REQUIRED WORK:
Arrange the lines of the material from the line with "latitude: -16.5427" to the line with "longitude: -8.8437" as a numbered list, leaving out any blank lines.

[Entries from a dataset]
------------------------------

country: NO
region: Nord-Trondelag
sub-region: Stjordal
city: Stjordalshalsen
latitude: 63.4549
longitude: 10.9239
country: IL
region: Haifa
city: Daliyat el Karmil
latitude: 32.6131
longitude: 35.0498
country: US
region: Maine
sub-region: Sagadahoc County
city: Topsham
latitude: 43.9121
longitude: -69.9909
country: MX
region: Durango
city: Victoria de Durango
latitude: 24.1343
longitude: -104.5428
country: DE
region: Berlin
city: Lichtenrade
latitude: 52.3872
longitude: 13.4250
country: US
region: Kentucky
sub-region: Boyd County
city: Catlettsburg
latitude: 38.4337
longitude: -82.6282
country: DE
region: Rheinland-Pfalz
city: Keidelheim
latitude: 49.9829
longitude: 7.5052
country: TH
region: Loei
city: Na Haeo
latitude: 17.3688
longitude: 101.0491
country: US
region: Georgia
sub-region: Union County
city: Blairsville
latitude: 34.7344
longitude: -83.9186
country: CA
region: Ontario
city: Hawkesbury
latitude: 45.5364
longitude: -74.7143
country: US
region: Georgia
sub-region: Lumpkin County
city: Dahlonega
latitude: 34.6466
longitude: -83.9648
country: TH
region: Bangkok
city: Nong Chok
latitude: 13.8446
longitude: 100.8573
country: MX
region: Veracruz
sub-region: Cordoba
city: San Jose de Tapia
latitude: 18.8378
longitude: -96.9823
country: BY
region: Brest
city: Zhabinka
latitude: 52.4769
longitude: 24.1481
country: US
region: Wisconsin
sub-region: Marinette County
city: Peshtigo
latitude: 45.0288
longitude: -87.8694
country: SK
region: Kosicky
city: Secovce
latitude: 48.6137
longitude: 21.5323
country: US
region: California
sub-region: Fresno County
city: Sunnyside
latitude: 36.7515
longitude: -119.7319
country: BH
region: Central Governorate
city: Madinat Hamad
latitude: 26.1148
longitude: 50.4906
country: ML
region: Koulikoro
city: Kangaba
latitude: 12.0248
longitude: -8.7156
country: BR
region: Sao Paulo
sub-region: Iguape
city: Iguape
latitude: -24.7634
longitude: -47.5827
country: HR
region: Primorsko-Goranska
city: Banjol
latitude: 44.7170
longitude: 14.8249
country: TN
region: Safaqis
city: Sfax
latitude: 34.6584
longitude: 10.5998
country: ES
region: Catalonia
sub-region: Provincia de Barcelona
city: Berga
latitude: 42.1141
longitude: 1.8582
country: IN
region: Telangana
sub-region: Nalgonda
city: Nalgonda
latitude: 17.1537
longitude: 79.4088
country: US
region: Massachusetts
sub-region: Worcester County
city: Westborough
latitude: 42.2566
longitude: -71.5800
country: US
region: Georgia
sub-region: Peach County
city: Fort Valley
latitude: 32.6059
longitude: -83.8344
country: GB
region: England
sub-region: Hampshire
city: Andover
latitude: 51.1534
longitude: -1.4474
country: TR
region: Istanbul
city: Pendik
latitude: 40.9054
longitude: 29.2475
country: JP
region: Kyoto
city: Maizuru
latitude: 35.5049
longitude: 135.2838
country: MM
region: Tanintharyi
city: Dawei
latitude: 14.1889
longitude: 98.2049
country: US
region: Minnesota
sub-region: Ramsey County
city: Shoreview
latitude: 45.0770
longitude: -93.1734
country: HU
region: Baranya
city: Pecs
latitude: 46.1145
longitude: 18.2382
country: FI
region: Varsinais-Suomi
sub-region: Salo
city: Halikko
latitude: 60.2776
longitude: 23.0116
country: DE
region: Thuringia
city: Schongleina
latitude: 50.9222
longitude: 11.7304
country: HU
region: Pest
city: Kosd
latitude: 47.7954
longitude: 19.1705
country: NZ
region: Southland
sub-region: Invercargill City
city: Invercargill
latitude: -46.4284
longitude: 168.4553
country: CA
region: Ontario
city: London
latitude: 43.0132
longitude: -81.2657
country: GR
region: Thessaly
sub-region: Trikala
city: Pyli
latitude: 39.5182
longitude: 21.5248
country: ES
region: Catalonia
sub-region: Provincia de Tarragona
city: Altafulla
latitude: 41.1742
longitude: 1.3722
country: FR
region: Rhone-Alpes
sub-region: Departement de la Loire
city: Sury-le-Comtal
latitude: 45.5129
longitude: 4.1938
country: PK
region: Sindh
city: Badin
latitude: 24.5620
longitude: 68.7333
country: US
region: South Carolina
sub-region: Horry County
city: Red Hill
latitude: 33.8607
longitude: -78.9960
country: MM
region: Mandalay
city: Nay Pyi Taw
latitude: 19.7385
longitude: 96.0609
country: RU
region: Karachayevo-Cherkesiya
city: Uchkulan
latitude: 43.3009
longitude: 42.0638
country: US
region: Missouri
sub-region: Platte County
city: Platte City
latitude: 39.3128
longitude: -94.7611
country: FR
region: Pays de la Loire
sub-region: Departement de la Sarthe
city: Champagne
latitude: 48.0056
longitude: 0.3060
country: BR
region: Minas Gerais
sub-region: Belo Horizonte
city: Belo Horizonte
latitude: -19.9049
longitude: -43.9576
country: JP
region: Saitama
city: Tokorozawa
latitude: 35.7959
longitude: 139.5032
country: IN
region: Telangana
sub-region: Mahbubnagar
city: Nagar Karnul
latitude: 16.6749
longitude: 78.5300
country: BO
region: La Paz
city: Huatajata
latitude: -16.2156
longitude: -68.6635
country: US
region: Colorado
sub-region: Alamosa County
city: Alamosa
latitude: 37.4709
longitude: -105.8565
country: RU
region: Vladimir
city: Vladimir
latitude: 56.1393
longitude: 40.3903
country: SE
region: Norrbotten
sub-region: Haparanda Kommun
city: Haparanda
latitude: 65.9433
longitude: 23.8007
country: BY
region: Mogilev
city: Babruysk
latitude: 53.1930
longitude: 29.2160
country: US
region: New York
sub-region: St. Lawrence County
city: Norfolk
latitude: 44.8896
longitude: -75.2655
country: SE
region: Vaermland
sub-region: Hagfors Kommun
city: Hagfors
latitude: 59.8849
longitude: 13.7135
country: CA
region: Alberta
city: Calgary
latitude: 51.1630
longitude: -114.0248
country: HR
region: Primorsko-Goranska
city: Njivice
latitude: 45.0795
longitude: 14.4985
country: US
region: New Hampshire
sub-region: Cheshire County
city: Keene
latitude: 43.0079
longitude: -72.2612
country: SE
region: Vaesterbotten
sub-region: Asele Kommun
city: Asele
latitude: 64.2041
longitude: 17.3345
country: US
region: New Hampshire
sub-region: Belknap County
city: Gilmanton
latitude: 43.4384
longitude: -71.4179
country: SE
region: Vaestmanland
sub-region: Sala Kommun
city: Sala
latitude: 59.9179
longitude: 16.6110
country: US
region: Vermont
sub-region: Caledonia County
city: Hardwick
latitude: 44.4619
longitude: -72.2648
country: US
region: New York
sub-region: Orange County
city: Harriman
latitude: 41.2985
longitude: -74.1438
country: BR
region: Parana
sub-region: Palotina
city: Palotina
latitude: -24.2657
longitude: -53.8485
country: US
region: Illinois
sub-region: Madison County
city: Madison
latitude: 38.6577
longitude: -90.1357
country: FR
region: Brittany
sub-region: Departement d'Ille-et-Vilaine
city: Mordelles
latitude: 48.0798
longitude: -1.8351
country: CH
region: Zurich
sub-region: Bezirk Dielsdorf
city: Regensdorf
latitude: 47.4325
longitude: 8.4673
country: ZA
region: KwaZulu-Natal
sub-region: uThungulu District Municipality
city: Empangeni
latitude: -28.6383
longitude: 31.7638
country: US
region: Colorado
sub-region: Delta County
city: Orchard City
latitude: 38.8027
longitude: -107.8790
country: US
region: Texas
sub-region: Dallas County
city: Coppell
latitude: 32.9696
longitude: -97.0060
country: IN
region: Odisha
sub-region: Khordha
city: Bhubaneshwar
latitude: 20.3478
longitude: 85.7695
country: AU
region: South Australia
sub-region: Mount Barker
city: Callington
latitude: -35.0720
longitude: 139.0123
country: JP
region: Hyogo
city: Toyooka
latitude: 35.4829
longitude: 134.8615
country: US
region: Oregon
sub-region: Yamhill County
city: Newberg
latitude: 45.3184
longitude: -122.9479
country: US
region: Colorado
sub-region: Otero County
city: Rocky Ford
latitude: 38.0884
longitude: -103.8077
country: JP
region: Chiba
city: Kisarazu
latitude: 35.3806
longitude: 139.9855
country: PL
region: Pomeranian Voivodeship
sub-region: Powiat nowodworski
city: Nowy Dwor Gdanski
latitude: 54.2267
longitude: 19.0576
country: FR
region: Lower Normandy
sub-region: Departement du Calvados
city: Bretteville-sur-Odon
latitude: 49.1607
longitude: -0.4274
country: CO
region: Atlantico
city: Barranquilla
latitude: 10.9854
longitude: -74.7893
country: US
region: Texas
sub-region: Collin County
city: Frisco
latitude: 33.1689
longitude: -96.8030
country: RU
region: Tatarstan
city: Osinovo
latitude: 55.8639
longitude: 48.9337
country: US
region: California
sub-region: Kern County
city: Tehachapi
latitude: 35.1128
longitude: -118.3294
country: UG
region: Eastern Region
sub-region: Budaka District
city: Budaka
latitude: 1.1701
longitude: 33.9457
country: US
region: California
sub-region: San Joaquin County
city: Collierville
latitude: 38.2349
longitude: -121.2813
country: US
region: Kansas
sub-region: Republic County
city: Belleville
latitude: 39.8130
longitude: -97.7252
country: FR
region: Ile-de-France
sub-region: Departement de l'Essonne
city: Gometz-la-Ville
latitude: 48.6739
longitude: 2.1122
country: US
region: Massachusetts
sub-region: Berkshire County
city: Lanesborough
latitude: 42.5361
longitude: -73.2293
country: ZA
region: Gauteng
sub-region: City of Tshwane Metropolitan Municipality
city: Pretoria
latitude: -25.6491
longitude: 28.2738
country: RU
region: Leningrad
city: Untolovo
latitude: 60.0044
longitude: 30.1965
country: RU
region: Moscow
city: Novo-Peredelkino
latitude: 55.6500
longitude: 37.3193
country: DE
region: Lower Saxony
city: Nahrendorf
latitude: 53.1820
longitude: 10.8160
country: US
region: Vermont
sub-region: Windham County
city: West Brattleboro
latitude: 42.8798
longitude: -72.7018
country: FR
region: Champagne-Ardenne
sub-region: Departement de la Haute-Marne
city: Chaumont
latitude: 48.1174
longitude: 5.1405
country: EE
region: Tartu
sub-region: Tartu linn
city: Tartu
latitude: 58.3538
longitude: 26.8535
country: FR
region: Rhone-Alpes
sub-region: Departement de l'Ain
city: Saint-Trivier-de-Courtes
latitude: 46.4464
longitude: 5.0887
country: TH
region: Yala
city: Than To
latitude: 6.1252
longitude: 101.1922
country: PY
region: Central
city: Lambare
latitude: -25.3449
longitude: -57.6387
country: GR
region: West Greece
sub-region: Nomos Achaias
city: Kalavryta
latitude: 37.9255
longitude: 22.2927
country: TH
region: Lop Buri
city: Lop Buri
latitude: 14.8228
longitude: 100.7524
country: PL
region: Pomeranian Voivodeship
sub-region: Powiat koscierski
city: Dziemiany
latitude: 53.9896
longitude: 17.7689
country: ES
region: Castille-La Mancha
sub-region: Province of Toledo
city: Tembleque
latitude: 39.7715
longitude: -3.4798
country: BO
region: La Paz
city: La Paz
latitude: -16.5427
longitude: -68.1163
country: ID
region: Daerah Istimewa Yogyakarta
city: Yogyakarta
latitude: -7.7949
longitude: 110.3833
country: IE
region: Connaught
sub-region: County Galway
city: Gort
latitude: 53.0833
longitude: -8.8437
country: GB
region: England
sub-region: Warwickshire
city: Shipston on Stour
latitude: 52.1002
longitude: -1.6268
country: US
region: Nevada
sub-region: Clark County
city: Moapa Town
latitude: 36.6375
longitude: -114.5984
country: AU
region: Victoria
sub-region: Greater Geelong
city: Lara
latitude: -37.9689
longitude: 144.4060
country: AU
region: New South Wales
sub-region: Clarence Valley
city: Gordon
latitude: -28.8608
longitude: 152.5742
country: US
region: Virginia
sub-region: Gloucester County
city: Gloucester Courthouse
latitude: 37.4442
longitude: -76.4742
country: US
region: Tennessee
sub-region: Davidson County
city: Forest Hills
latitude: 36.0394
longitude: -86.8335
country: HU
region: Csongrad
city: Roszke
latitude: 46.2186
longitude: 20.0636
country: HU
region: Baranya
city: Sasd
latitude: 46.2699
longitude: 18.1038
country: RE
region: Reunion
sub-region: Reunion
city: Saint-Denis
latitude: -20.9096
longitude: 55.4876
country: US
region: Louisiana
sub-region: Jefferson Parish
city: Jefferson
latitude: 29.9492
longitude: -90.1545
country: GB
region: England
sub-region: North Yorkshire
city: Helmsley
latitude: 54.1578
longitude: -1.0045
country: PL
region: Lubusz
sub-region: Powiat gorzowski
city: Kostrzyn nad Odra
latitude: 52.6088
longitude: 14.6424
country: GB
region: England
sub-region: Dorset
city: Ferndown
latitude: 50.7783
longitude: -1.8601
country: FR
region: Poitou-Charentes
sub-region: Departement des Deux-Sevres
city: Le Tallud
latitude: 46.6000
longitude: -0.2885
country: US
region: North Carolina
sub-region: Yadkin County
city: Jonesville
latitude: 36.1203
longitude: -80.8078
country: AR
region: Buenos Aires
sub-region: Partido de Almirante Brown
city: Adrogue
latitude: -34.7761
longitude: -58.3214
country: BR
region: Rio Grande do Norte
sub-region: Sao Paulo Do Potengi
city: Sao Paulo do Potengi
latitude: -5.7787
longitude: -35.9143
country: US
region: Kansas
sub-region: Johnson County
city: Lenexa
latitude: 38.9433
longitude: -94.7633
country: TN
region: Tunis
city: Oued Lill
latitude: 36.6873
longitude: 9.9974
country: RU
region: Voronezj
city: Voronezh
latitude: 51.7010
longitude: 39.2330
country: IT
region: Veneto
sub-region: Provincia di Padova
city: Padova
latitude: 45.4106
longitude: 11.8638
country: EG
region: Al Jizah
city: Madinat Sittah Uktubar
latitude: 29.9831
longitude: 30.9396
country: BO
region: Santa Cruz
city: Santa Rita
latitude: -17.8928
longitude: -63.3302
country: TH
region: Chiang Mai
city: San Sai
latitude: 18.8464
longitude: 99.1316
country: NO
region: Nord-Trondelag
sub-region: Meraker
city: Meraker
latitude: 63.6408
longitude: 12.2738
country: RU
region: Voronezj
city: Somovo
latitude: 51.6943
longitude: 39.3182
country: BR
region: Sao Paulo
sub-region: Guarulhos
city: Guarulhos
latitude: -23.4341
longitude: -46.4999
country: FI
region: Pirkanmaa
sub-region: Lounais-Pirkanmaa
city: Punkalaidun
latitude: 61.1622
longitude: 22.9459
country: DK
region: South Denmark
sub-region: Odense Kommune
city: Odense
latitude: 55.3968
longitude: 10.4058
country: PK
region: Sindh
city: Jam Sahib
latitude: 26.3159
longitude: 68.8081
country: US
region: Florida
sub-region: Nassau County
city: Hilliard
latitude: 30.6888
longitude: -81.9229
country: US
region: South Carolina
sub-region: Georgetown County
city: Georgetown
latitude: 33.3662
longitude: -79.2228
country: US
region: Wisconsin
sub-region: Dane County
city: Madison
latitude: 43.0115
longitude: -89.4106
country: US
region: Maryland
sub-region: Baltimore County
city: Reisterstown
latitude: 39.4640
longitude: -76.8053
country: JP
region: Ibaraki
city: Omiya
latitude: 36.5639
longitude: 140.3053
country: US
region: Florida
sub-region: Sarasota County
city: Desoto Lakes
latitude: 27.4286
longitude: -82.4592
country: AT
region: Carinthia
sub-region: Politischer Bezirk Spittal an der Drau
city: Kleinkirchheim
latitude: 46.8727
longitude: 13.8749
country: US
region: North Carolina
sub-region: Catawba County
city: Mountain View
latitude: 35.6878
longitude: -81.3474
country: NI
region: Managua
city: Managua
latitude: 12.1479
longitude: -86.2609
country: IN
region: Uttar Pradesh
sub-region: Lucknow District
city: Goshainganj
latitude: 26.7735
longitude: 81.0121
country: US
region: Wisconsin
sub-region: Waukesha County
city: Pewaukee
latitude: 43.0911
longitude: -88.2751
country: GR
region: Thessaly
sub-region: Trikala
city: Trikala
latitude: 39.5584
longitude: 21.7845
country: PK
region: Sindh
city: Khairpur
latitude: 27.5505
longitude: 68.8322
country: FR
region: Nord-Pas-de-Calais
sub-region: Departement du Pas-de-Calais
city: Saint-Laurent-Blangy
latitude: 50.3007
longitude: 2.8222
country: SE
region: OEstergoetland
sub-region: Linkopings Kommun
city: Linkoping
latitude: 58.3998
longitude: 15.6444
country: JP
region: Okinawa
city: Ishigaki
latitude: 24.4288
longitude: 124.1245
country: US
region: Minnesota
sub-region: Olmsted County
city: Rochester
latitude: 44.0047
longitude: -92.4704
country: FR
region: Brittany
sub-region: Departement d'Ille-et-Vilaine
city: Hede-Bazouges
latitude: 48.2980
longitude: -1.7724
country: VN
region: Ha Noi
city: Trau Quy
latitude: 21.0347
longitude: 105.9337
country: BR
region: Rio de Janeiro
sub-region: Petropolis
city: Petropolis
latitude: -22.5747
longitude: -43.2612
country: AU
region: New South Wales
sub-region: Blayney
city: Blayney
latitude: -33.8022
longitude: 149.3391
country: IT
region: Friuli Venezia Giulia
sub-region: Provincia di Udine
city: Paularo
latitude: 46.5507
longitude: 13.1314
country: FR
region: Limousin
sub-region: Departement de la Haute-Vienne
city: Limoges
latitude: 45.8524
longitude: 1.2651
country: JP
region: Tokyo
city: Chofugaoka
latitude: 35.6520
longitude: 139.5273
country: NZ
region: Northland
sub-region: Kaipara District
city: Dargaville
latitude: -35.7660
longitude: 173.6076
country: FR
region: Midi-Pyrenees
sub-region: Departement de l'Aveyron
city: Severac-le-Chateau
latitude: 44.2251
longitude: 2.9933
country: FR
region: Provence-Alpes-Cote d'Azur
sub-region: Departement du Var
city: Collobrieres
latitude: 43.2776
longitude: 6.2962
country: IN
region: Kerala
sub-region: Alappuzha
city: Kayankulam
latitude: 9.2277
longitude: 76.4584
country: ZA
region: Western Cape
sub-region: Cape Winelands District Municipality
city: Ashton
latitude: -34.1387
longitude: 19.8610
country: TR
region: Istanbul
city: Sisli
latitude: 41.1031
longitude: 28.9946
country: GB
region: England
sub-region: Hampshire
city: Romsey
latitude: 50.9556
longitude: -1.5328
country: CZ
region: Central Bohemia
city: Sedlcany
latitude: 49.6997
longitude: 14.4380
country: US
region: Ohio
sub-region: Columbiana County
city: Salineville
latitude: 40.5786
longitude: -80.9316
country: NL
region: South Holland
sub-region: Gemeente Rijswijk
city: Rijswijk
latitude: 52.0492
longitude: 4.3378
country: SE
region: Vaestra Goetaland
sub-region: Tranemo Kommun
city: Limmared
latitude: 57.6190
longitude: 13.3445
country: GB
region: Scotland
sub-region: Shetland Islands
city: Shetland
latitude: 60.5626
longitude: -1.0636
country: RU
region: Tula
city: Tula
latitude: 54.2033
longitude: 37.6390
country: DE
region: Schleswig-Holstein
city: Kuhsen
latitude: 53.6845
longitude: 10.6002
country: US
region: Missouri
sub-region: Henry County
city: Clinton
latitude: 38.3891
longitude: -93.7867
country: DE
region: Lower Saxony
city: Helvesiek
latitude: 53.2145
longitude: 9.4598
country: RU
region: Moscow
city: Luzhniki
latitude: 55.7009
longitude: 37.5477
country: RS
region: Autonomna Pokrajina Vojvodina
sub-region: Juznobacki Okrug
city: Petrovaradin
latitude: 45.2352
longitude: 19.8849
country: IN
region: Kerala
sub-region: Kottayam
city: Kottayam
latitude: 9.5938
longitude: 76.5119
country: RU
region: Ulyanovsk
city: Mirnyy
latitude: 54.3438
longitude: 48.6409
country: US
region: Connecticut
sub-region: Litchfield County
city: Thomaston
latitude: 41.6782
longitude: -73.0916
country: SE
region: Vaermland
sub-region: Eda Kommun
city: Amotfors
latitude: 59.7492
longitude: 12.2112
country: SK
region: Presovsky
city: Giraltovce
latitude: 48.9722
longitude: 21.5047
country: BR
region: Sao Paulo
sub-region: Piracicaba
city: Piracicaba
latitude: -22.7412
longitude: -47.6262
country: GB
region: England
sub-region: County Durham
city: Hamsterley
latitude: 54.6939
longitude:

------------------------------

RESULT FOR THIS EXERCISE:
1. latitude: -16.5427
2. longitude: -68.1163
3. country: ID
4. region: Daerah Istimewa Yogyakarta
5. city: Yogyakarta
6. latitude: -7.7949
7. longitude: 110.3833
8. country: IE
9. region: Connaught
10. sub-region: County Galway
11. city: Gort
12. latitude: 53.0833
13. longitude: -8.8437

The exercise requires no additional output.